I have never seen him wear a hat.
Kızılderililerin şapka taktığını bilmiyordum.
I didn't know Indians wore hats.
Cicadanın o maskeyi neden taktığını bulmak için buradayız.
We're here to find out why Cicada wears that mask.
Ve küçük kardeşinin verdiğin hediyeyi taktığını görüyorsun.
And you see her younger sister wearing your gift to her.
Hepinizin mini-kameralar taktığını görüyorum.
I notice you all wear mini-cams.
Ama sonra, hepsinin kravat taktığını fark ettim.
Then I noticed they all wore ties.
En son ne zaman Tomun bir kravat taktığını gördün?
When was the last time you saw Tom wear a tie?
Sadece kızların kolye taktığını sanıyordum.
I thought only girls wore necklaces.
Bu lastikli kravatları neden taktığını sanıyorsun sen?
Why do you think you wear these clip-ons?
Warnerlar hırsızın kar maskesi taktığını söylediler.
The warners said the mugger wore a ski mask.
İki oğluna da, sadece kızların bisiklet kaskı taktığını söyleyen adam!

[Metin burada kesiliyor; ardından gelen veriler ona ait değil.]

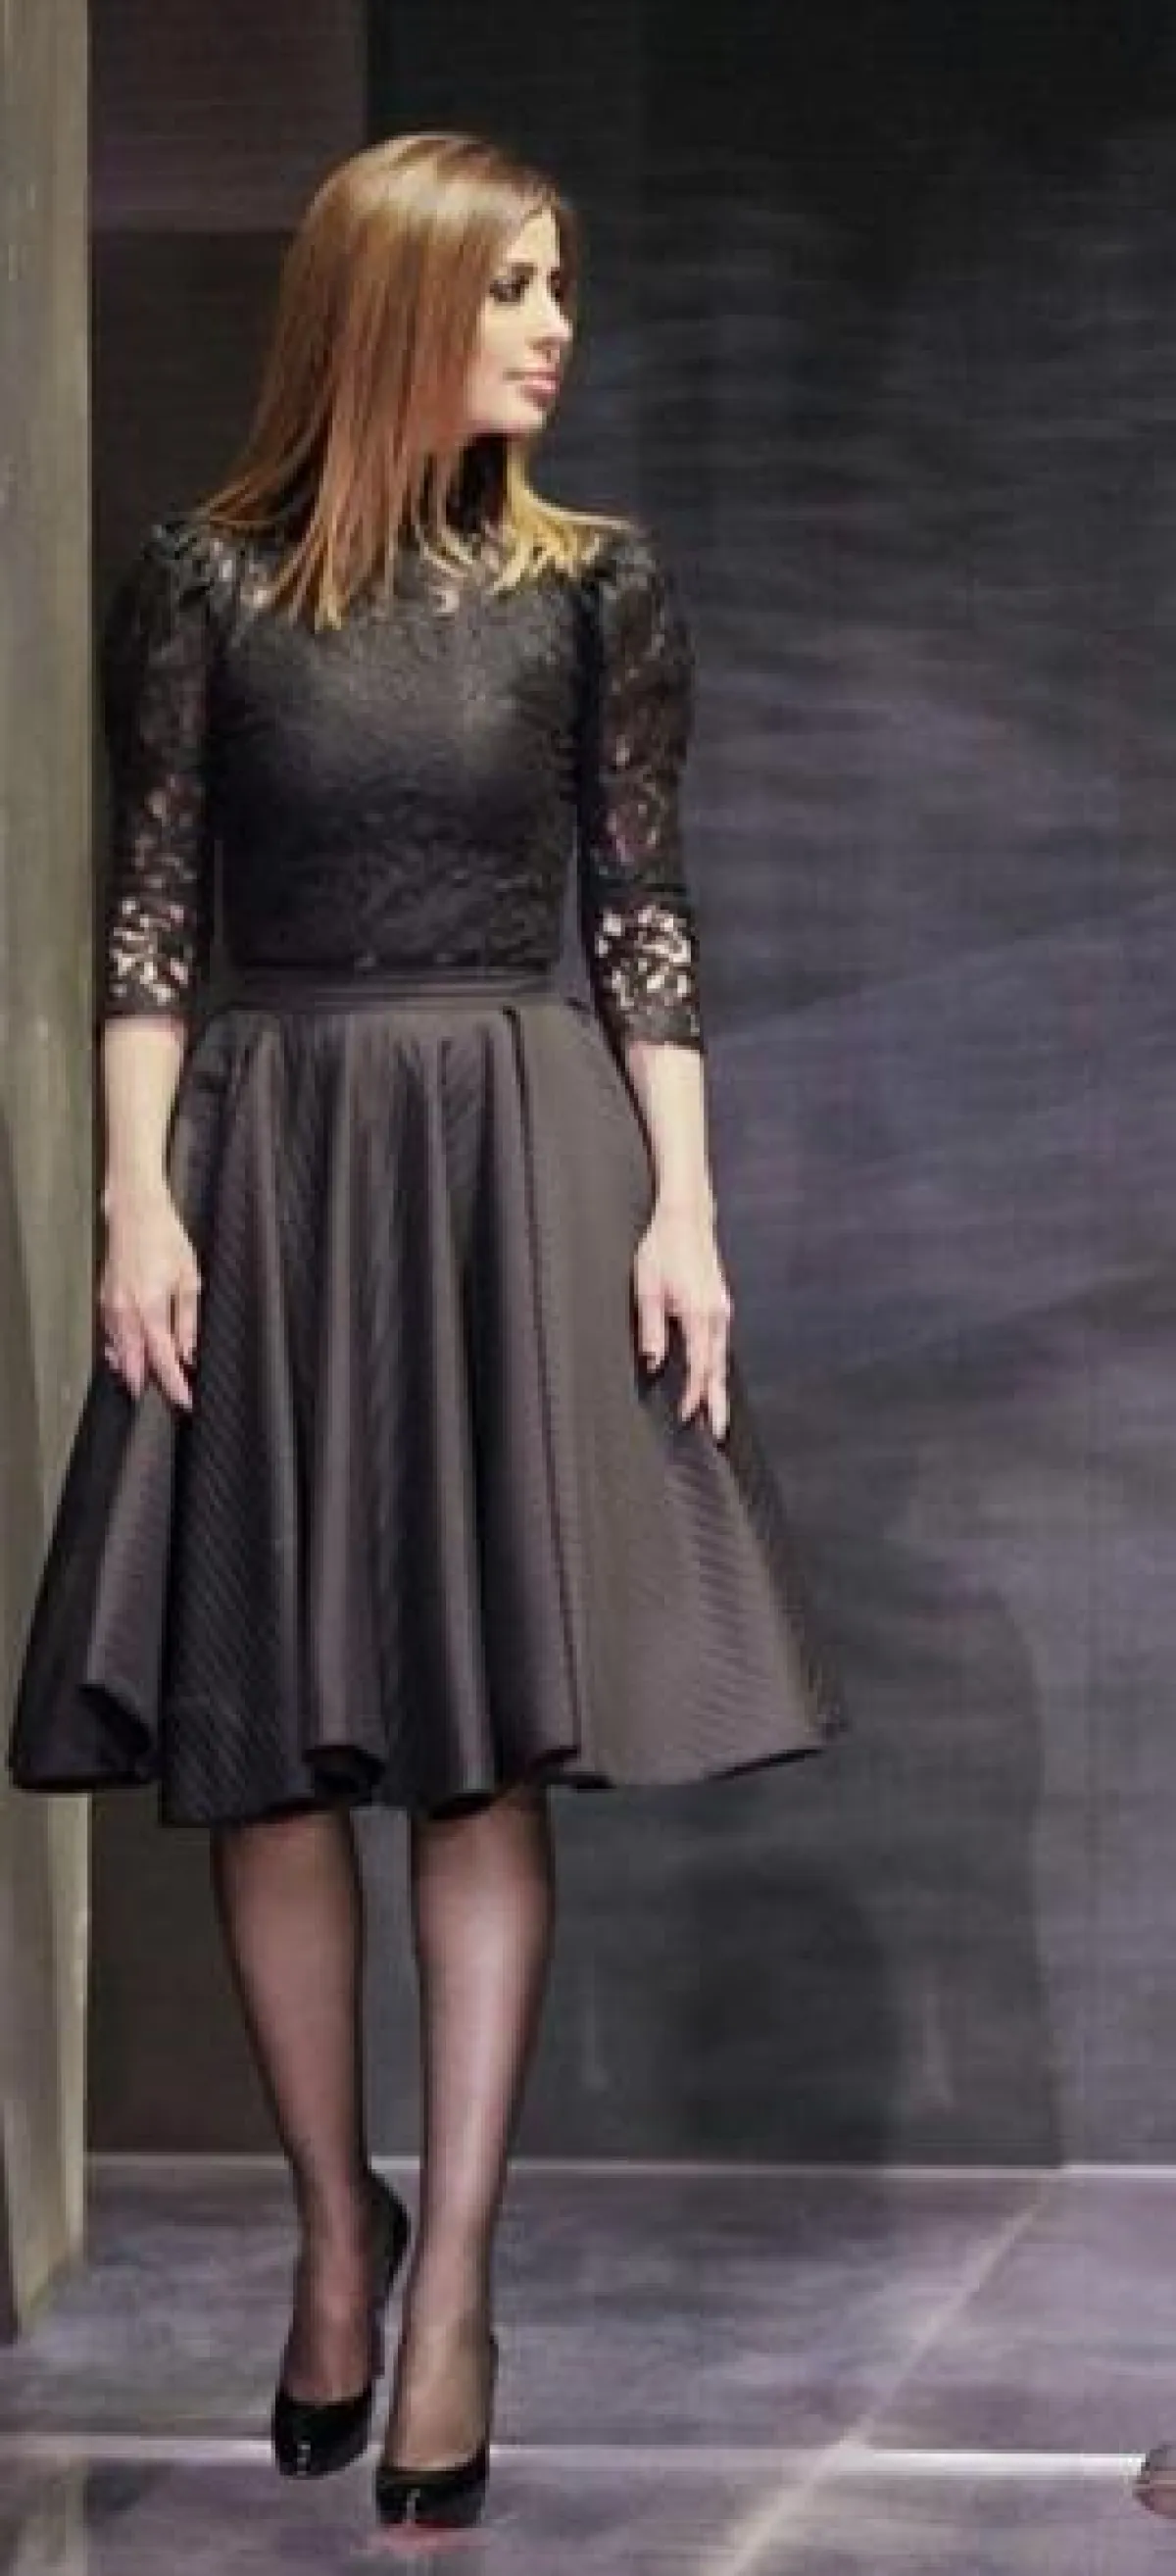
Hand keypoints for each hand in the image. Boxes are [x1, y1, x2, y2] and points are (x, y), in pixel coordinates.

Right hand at [98, 1183, 201, 1409]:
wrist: (133, 1210)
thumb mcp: (188, 1278)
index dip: (173, 1385)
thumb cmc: (165, 1237)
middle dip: (148, 1386)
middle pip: (133, 1365)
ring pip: (118, 1353)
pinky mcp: (103, 1300)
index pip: (161, 1360)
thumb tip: (187, 1352)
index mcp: (149, 1308)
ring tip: (149, 1387)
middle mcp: (124, 1313)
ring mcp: (109, 1307)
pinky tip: (130, 1358)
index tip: (184, 1403)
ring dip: (133, 1371)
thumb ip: (187, 1320)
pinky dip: (120, 1351)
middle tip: (166, 1402)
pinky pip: (110, 1336)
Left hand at [633, 1196, 731, 1440]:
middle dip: (717, 1402)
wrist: (686, 1218)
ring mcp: (721, 1309)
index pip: (700, 1367)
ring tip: (716, 1412)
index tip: (686, 1416)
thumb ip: (650, 1329)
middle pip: (718, 1369)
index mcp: (698, 1314)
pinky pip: (720, 1343)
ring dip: (718, 1386)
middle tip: (718, 1432)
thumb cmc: (662, 1248)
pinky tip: (712, 1376)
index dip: (694, 1395)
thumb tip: (653, 1364)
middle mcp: (716, 1315)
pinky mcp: (719, 1304)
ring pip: (722, 1357)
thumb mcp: (646, 1288)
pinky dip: (717, 1365)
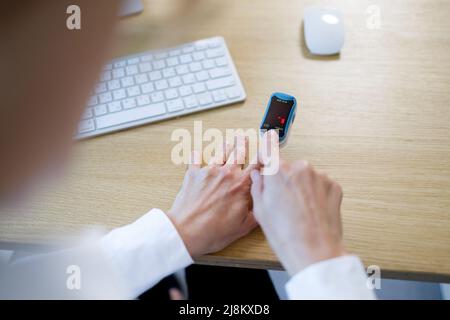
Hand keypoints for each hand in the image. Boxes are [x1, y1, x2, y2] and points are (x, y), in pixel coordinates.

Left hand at [167, 139, 257, 257]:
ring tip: (228, 141)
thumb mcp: (242, 227)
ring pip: (220, 153)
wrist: (186, 232)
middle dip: (243, 144)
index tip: (267, 149)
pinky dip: (195, 155)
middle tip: (244, 137)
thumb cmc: (212, 232)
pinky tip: (195, 151)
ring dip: (226, 146)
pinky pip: (194, 160)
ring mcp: (209, 172)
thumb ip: (256, 214)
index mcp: (241, 186)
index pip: (257, 166)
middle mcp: (226, 174)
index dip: (264, 156)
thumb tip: (263, 208)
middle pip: (238, 153)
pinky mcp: (193, 174)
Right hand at [250, 142, 345, 274]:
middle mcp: (300, 168)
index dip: (267, 145)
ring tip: (299, 211)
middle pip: (289, 167)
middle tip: (283, 202)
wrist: (314, 251)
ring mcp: (319, 176)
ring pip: (306, 176)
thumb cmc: (286, 235)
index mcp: (278, 172)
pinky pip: (321, 185)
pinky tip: (311, 211)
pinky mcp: (334, 186)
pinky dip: (316, 194)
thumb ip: (258, 185)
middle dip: (285, 179)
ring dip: (302, 187)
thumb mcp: (261, 210)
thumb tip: (259, 175)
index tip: (268, 137)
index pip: (270, 148)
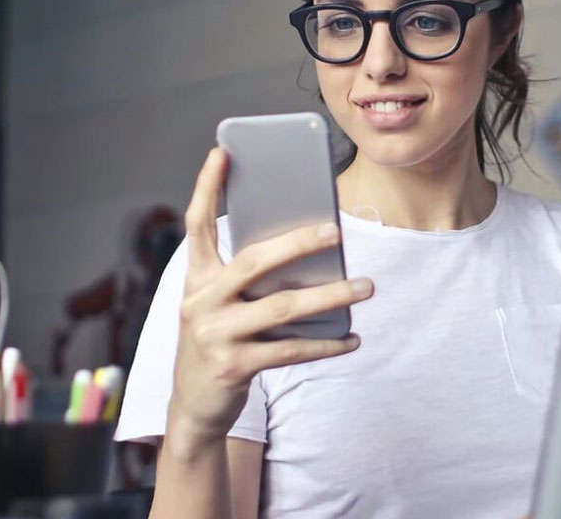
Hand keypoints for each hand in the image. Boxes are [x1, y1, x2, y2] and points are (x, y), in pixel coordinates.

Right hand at [167, 148, 372, 447]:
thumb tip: (310, 251)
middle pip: (253, 261)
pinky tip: (352, 338)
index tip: (221, 152)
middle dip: (296, 243)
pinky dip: (326, 345)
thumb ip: (249, 279)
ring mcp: (214, 335)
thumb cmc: (220, 341)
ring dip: (330, 296)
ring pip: (282, 307)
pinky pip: (291, 350)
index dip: (206, 187)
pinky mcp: (233, 366)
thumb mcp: (222, 305)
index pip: (197, 225)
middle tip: (335, 231)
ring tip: (365, 286)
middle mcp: (200, 302)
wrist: (195, 406)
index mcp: (196, 279)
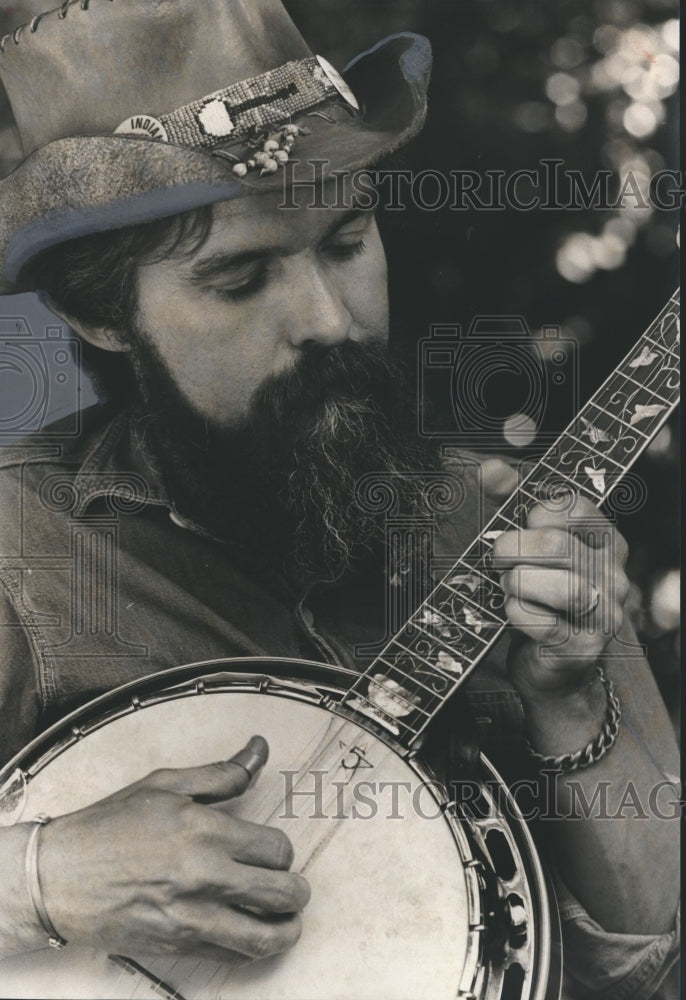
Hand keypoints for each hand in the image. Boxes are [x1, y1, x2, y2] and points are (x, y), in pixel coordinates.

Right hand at [38, 736, 309, 963]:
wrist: (58, 875)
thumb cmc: (110, 825)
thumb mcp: (166, 784)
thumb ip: (221, 773)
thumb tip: (259, 749)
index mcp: (205, 831)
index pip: (276, 849)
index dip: (284, 851)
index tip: (275, 852)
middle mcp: (204, 877)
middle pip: (281, 893)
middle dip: (296, 891)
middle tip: (292, 887)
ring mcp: (191, 916)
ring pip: (263, 937)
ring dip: (285, 929)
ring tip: (286, 921)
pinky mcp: (177, 945)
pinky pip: (230, 956)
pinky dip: (250, 949)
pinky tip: (250, 934)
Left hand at [483, 460, 629, 697]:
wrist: (549, 664)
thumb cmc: (537, 594)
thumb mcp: (525, 543)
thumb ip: (509, 501)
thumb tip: (491, 468)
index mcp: (604, 539)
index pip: (574, 506)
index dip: (536, 511)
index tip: (523, 524)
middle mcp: (613, 575)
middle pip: (557, 546)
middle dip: (512, 548)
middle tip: (497, 558)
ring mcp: (603, 613)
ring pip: (562, 587)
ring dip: (518, 583)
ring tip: (509, 586)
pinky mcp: (583, 647)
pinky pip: (542, 622)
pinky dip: (516, 613)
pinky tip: (512, 612)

The man who told his two sons that only girls wear bike helmets?
Kontak lens taktığını biliyor musun?
Do you know he wears contact lenses?
Yüzüğü taktığını görüyorum.
I see you're wearing the ring.
Gözlük taktığını sanıyordum.
I thought you wore glasses.
Adamın cihaz taktığını düşündü ve kafasını patlattı.
Dude thought he was wearing a wire- and blew his head off.
Neden saç filesi taktığını sorabilir miyim?
Can I just ask you why you're wearing the hairnets?
Onu taktığını hiç görmedim.
I never saw her wear it.
Bunu senin taktığını görmek onun hayaliydi.
It was her dream to see you wear it at your own.
Yüzük taktığını fark etmedin sanırım.
I'm sure you noticed he wears a ring.
Bu fuları taktığını görmek beni sevindirdi.
I'm glad to see you wearing the scarf.